Trains in the Indian megacity of Mumbai are famously among the most crowded in the world, but they have also become “deaf meeting spots” where deaf people meet and socialise on their daily commute.
These unexpected gatherings in carriages reserved for disabled passengers have been documented by Annelies Kusters, who has just become the first deaf scholar to be made a full professor in the field of deaf studies and sign language studies in the UK.
While other countries in Europe and the US already have deaf professors working in these fields, Kusters says such an appointment is long overdue in the UK, which until now only had hearing people as full professors – about 10 to 15 of them.
Kusters, who has studied deaf communities around the world for almost 20 years, takes up the position at Heriot-Watt University in Edinburgh, where she has been promoted from associate professor to professor in sociolinguistics in the department of languages and intercultural studies.
“I realise I am very privileged that I have made it this far,” Kusters said. “But I am standing on the shoulders of the deaf lecturers and scholars who educated me – and I support others to stand on mine.”
Deaf studies and sign language research first took off in the UK in the late 1970s. “I was educated by deaf lecturers in Bristol in 2006 and a deaf scholar supervised my PhD,” Kusters said. “It feels weird that I am now standing where my current deaf colleagues, and the colleagues in Bristol, or even my previous supervisor, never have stood.”

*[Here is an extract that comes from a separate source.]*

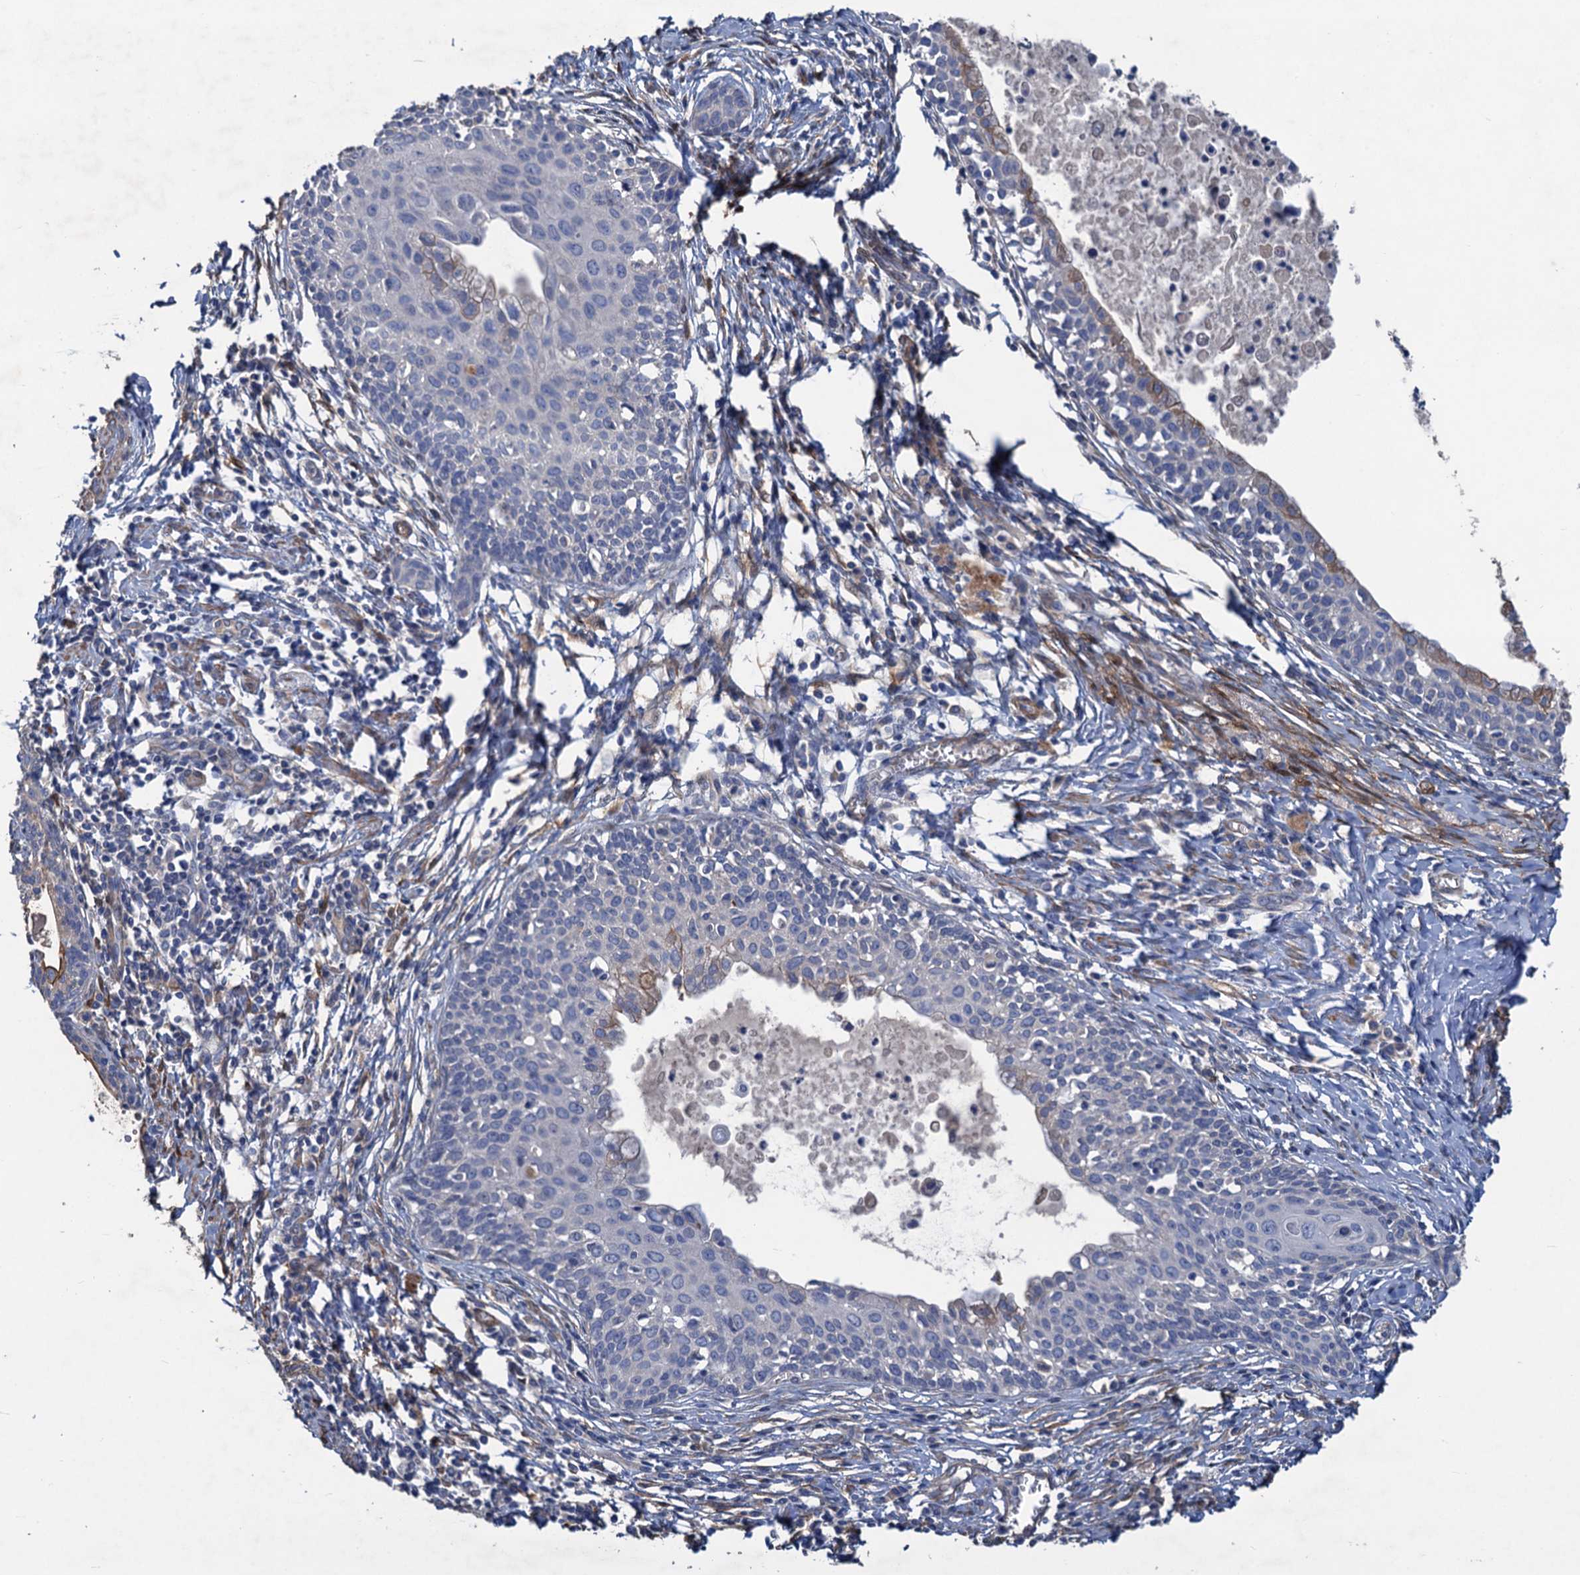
{"staining": {"intensity": "negative", "quantity": "none", "location": "none"}, "tissue": "cervical cancer", "cell_type": "Tumor cells", "image_type": "cancer", "snomed": [{"axis": "morphology", "description": "Squamous cell carcinoma, NOS"}, {"axis": "topography", "description": "Cervix"}], "caption": "The image reveals no staining of tumor cells in cervical squamous cell carcinoma.", "gene": "SMCO3", "patient": {"sex": "female", "age": 52}}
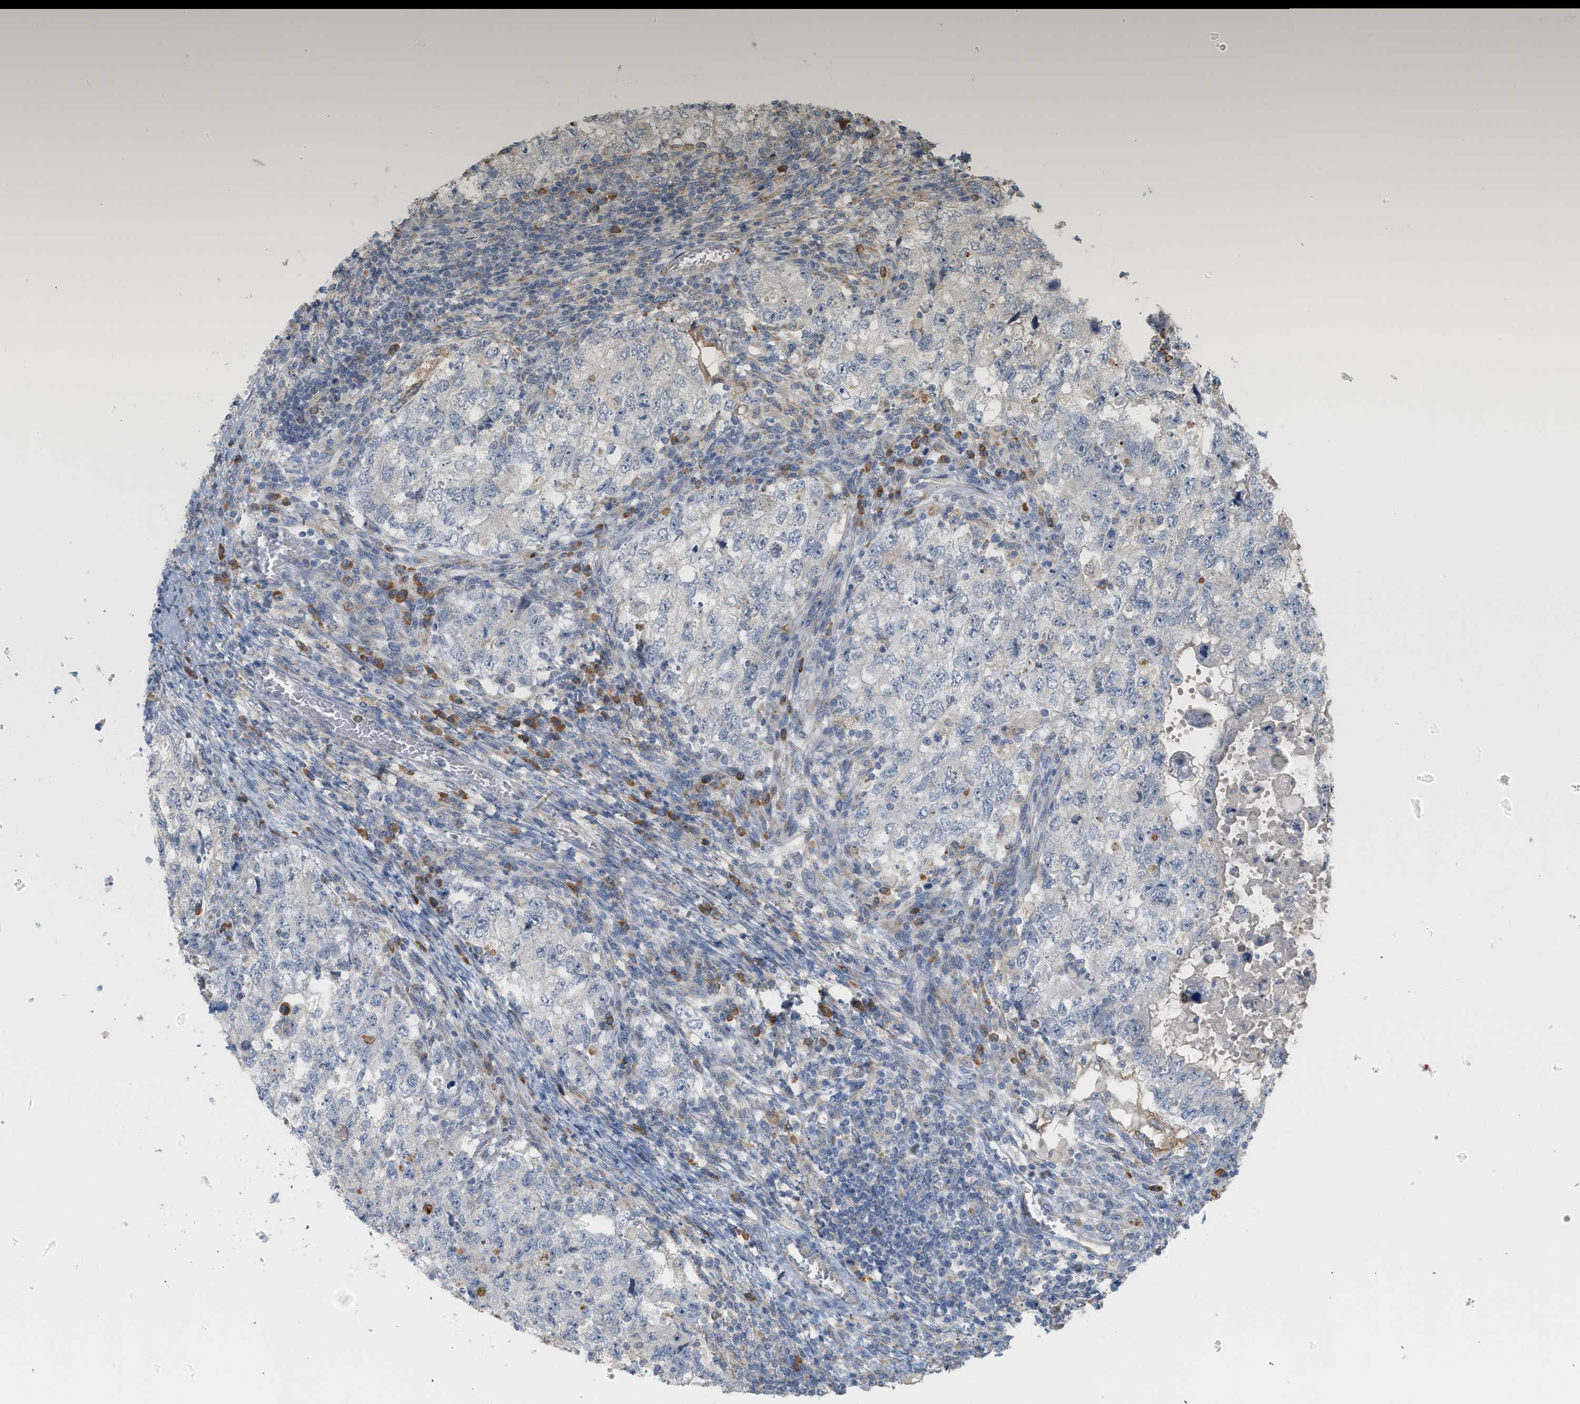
{"staining": {"intensity": "negative", "quantity": "none", "location": "none"}, "tissue": "testis cancer", "cell_type": "Tumor cells", "image_type": "cancer", "snomed": [{"axis": "morphology", "description": "Carcinoma, Embryonal, NOS"}, {"axis": "topography", "description": "Testis"}], "caption": "Immunohistochemistry (IHC) image of testis embryonal carcinoma stained for a protein (brown), which exhibits no staining in tumor cells.", "gene": "SVOP", "patient": {"sex": "male", "age": 36}}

Belgian-born Kusters, 40, describes one of her research interests as observing deaf people in their day-to-day lives, and her work has taken her to Brazil, Denmark, France, Ghana, India, Italy, Kenya and Suriname.
“For example, my PhD was in a Ghanaian village with a high rate of hereditary deafness,” Kusters said. There she found deaf and hearing people using a locally emerged sign language with each other.
“While other researchers are fascinated by the genetics or just the linguistics of the local sign language, I was interested in learning about their daily lives – how they communicate, socialise, and so on.
“In Mumbai I explored how deaf and hearing people communicate through signs and gestures on the bustling trains of Mumbai. Those trains are not just a mode of transport – they’re also deaf meeting spots.”
Her research found that deaf passengers were using the compartments reserved for people with disabilities – as well as Mumbai’s congested train platforms – as important meeting places. Links in the Mumbai deaf community were strengthened as a result and deaf awareness among hearing people grew.
Kusters is also the research lead for MobileDeaf, a project funded by the European Research Council to explore how deaf people from different countries interact with each other and adapt their signing to be able to understand each other.
Prof Jemina Napier, Heriot-Watt’s chair of intercultural communication, said: “Heriot-Watt University is proud to have the first deaf full professor in the UK.
“After almost 40 years of deaf studies research and teaching in universities in the UK, it is long overdue, as deaf scholars should be leading at the forefront of this discipline.”